Individual ID           object
Clutch Completion       object
Date Egg                object
Culmen Length (mm)     float64
Culmen Depth (mm)      float64
Flipper Length (mm)    float64
Body Mass (g)          float64
Sex                     object
Delta 15 N (o/oo)      float64
Delta 13 C (o/oo)      float64
Comments                object
dtype: object

Some other commonly used methods for data inspection:

A method is a function called on the specific instance of an object. In Python we call methods and access instance attributes with the dot operator, .. The object instance to the left of the dot is the receiver, the object on which we want to call the method. You can think of a calling a method as a calling function that takes the receiver as the first argument, i.e., df.head() is equivalent to pd.DataFrame.head(df).
  • df.head(): Display first 5 rows
  • df.info(): Display column names and types, along with non-null counts
  • df.describe(): Generate statistical summary of data

The key parts of the DataFrame:

  • The index. The index is used to refer to rows, i.e., serves as “row labels”. It is the 0, 1, 2, … at the far left above.
  • The column names. These name or label the specific columns, i.e., are “column labels”, and are typically used to select data during computation.
  • The data itself. You can think of the data as a set of different 1-D arrays or Series, one for each column. Each array has the same length. Many of the operations on these arrays will be familiar from NumPy.

Selecting data

We could anticipate wanting to select data using both sets of labels, i.e., by column and by row. Recall we described a DataFrame as a dictionary of columns, and we can indeed, use the indexing operator [], to select columns by name.

# Select a single column

df["Region"].head()
0    Anvers
1    Anvers
2    Anvers
3    Anvers
4    Anvers
Name: Region, dtype: object
# Select and optionally reorder columns with a list

df[["Species", "Region", "Island", "Culmen Length (mm)"]].head()
Species Region Island Culmen Length (mm)
0 Adelie Penguin (Pygoscelis adeliae) Anvers Torgersen 39.1
1 Adelie Penguin (Pygoscelis adeliae) Anvers Torgersen 39.5
2 Adelie Penguin (Pygoscelis adeliae) Anvers Torgersen 40.3
3 Adelie Penguin (Pygoscelis adeliae) Anvers Torgersen NaN
4 Adelie Penguin (Pygoscelis adeliae) Anvers Torgersen 36.7

To access rows (and columns) via their labels we use the loc attribute. It exposes flexible indexing capabilities, e.g.

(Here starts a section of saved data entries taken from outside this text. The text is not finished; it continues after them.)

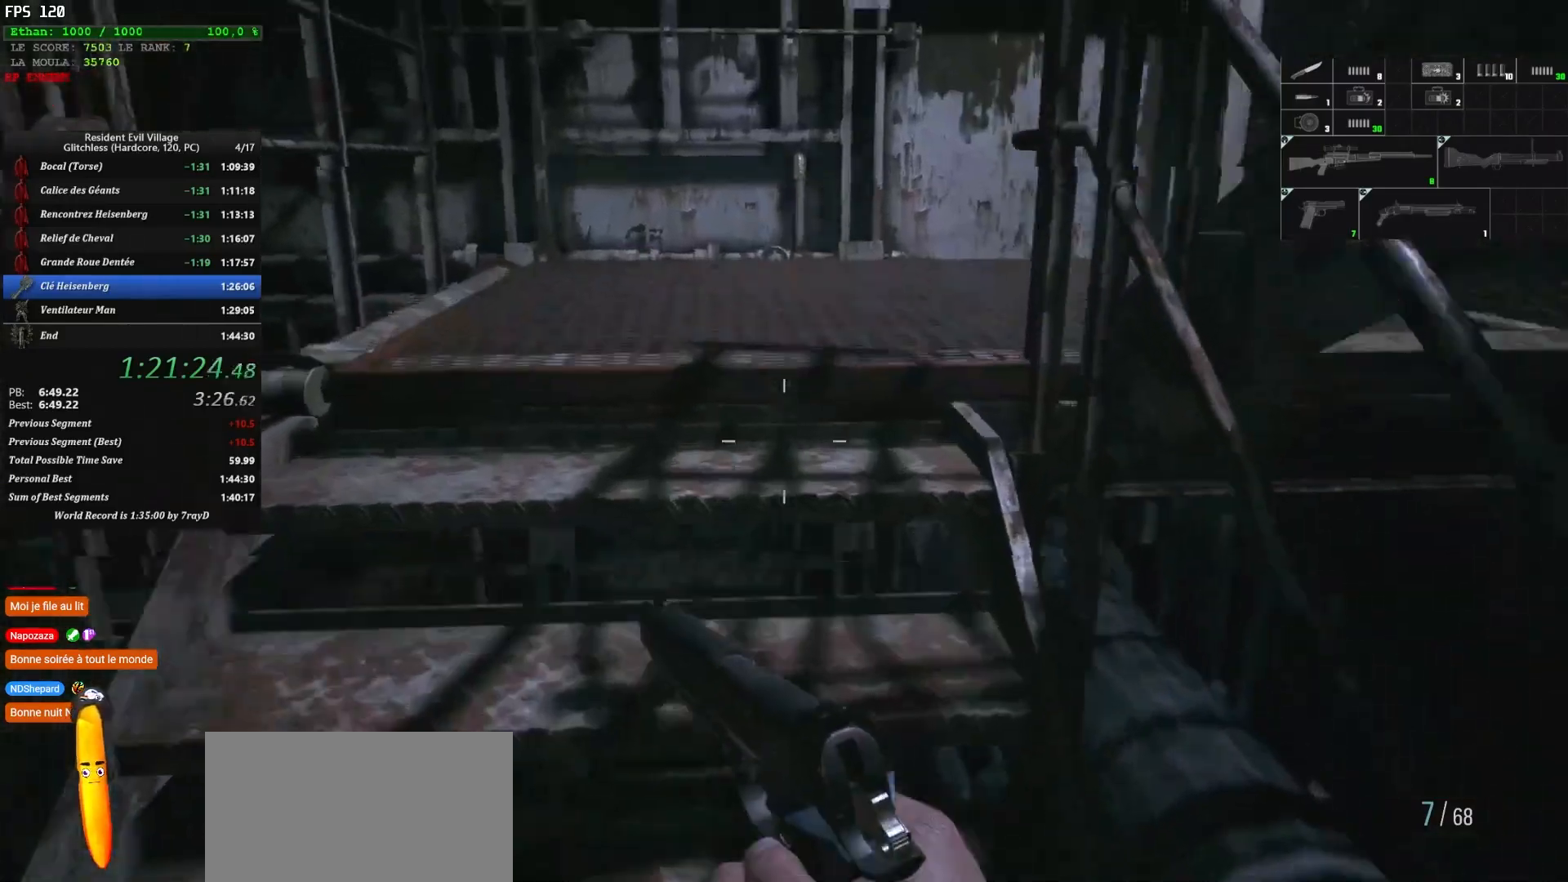
{"keys": ["shift", "z"], "mouse": [], "events": []}
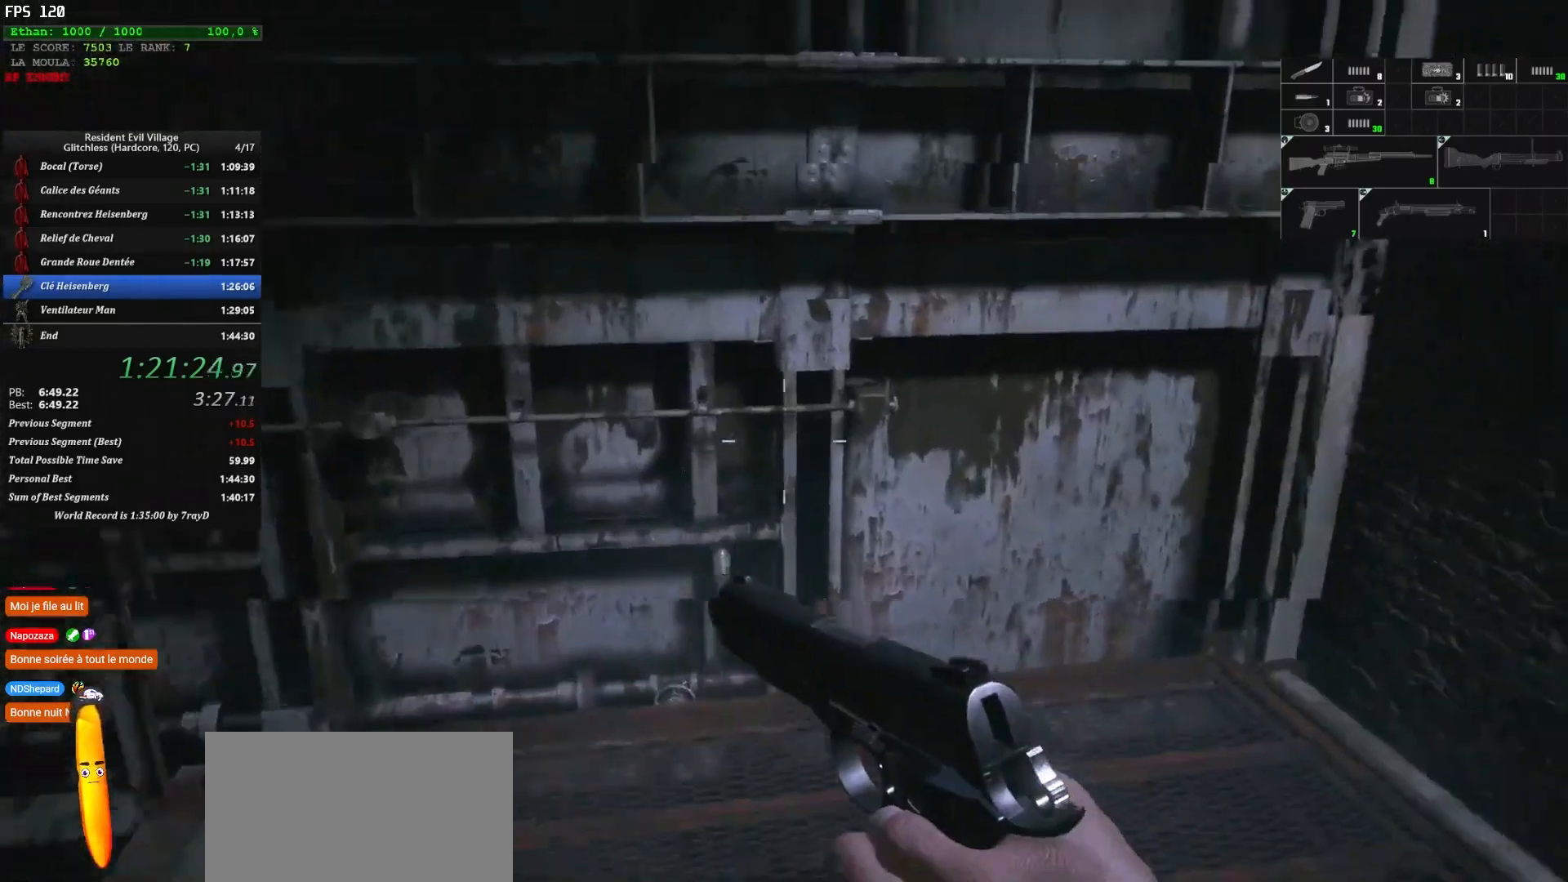
{"keys": ["shift", "z"], "mouse": [], "events": []}
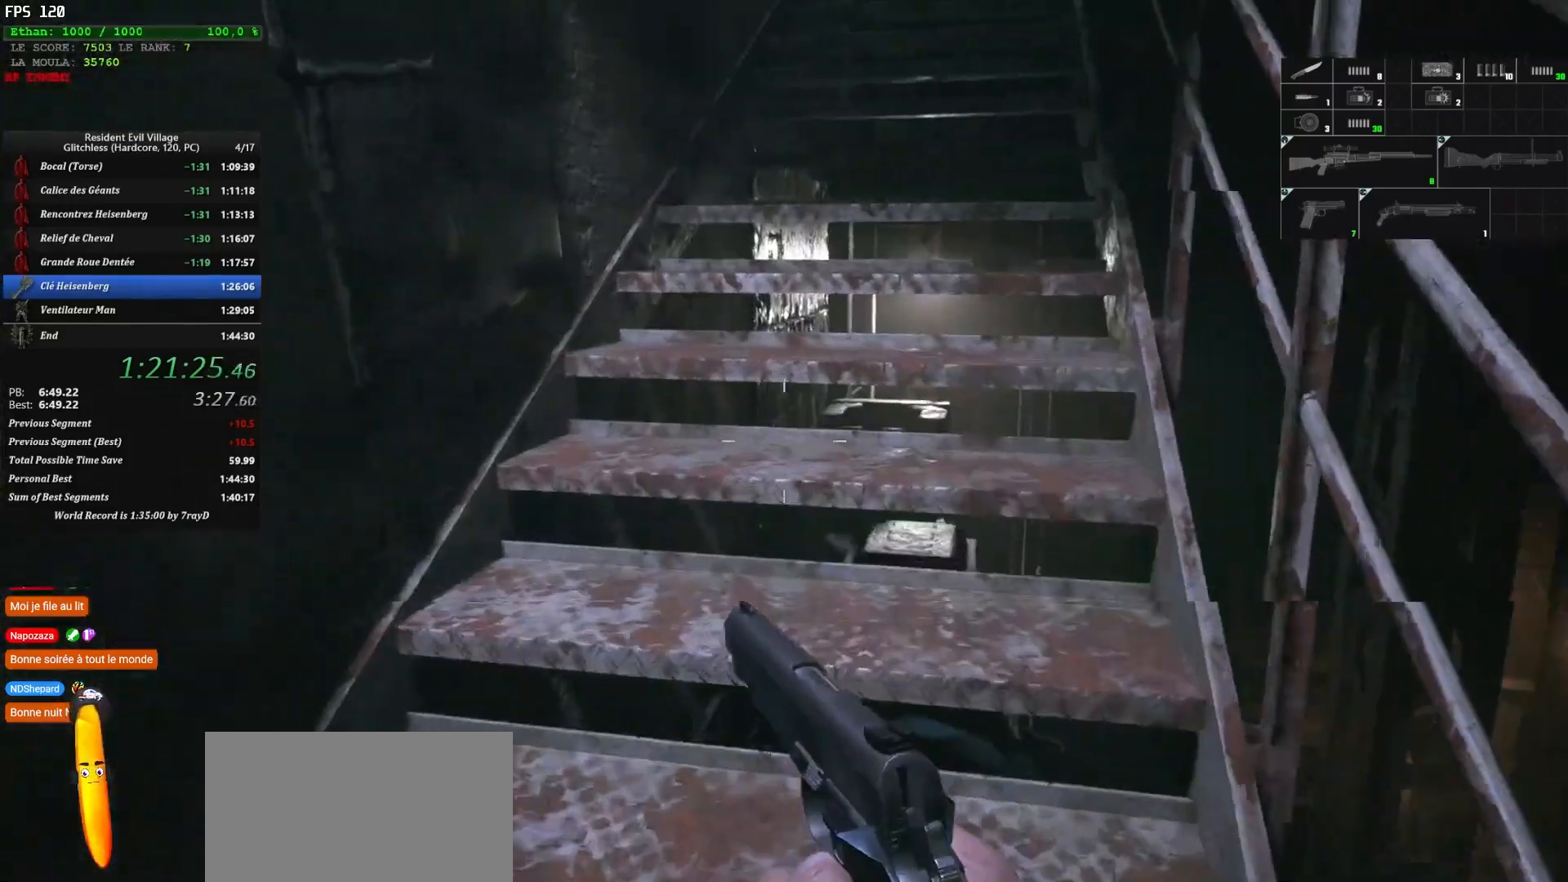
{"keys": ["shift", "z"], "mouse": [], "events": []}
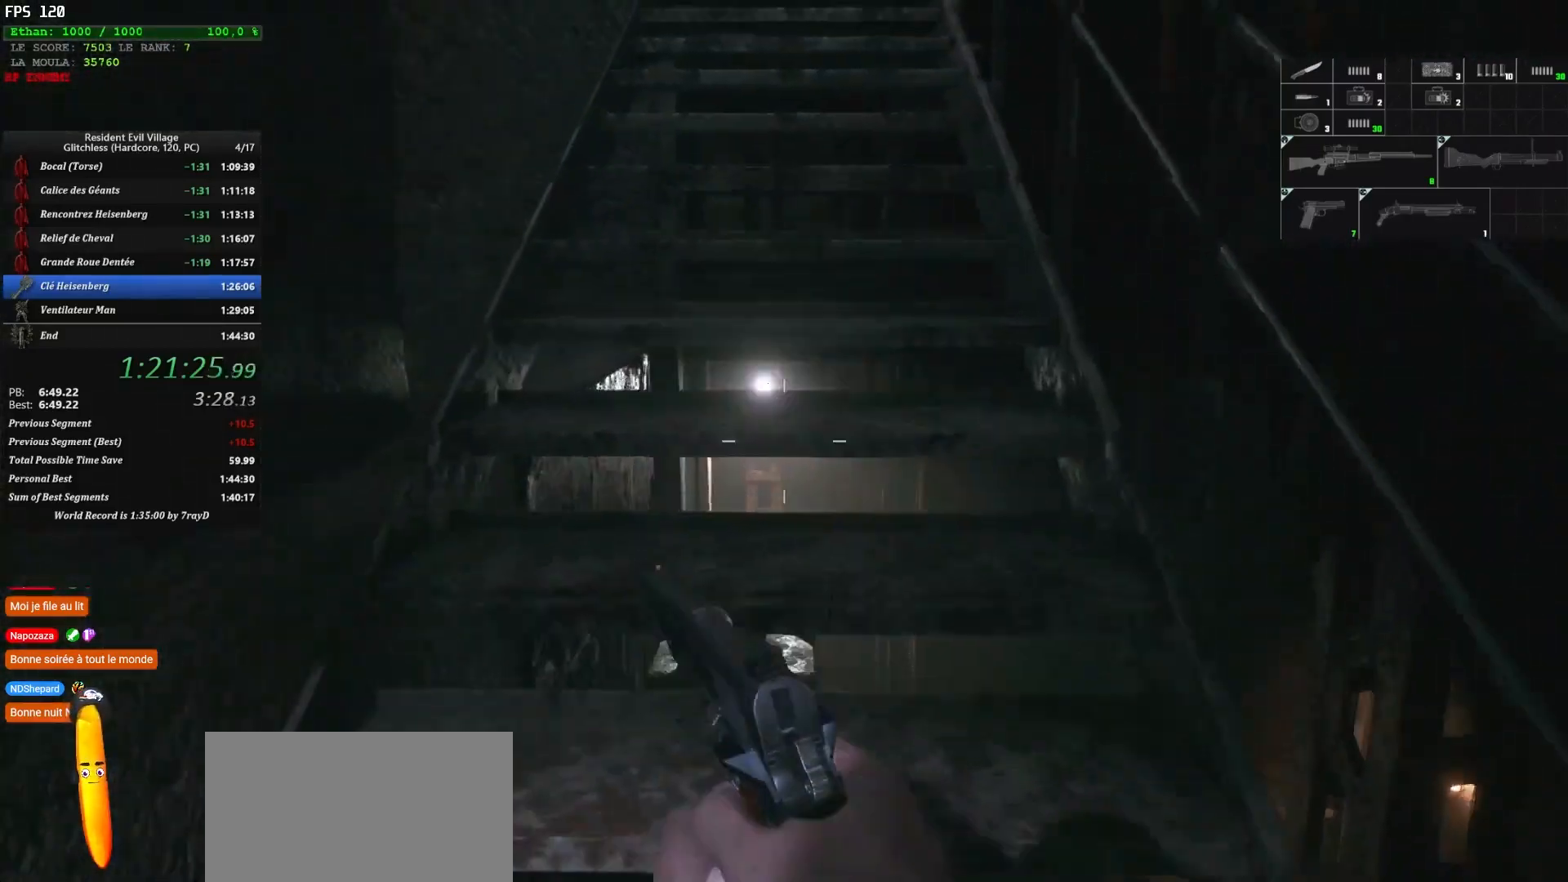
{"keys": ["shift", "z"], "mouse": [], "events": []}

# Select rows by label (using the index)

df.loc[0:3].head()
studyName Sample Number Species Region Island Stage Individual ID Clutch Completion Date Egg Culmen Length (mm) Culmen Depth (mm) Flipper Length (mm) Body Mass (g) Sex Delta 15 N (o/oo) Delta 13 C (o/oo) Comments
0 PAL0708 1 Adelie Penguin (Pygoscelis adeliae) Anvers Torgersen Adult, 1 Egg Stage N1A1 Yes 11/11/07 39.1 18.7 181.0 3750.0 MALE NaN NaN Not enough blood for isotopes.
1 PAL0708 2 Adelie Penguin (Pygoscelis adeliae) Anvers Torgersen Adult, 1 Egg Stage N1A2 Yes 11/11/07 39.5 17.4 186.0 3800.0 FEMALE 8.94956 -24.69454 NaN
2 PAL0708 3 Adelie Penguin (Pygoscelis adeliae) Anvers Torgersen Adult, 1 Egg Stage N2A1 Yes 11/16/07 40.3 18.0 195.0 3250.0 FEMALE 8.36821 -25.33302 NaN
3 PAL0708 4 Adelie Penguin (Pygoscelis adeliae) Anvers Torgersen Adult, 1 Egg Stage N2A2 Yes 11/16/07 NaN NaN NaN NaN NaN NaN NaN Adult not sampled.

Here we select the rows with indices [0,3] inclusive (using Python’s slicing operator). While it may look like we are selecting rows at indices [0,3], that is not the case. We are selecting based on the label, not the position. Consider the following example:


df.loc[3:6].loc[0:3].head()
studyName Sample Number Species Region Island Stage Individual ID Clutch Completion Date Egg Culmen Length (mm) Culmen Depth (mm) Flipper Length (mm) Body Mass (g) Sex Delta 15 N (o/oo) Delta 13 C (o/oo) Comments
3 PAL0708 4 Adelie Penguin (Pygoscelis adeliae) Anvers Torgersen Adult, 1 Egg Stage N2A2 Yes 11/16/07 NaN NaN NaN NaN NaN NaN NaN Adult not sampled.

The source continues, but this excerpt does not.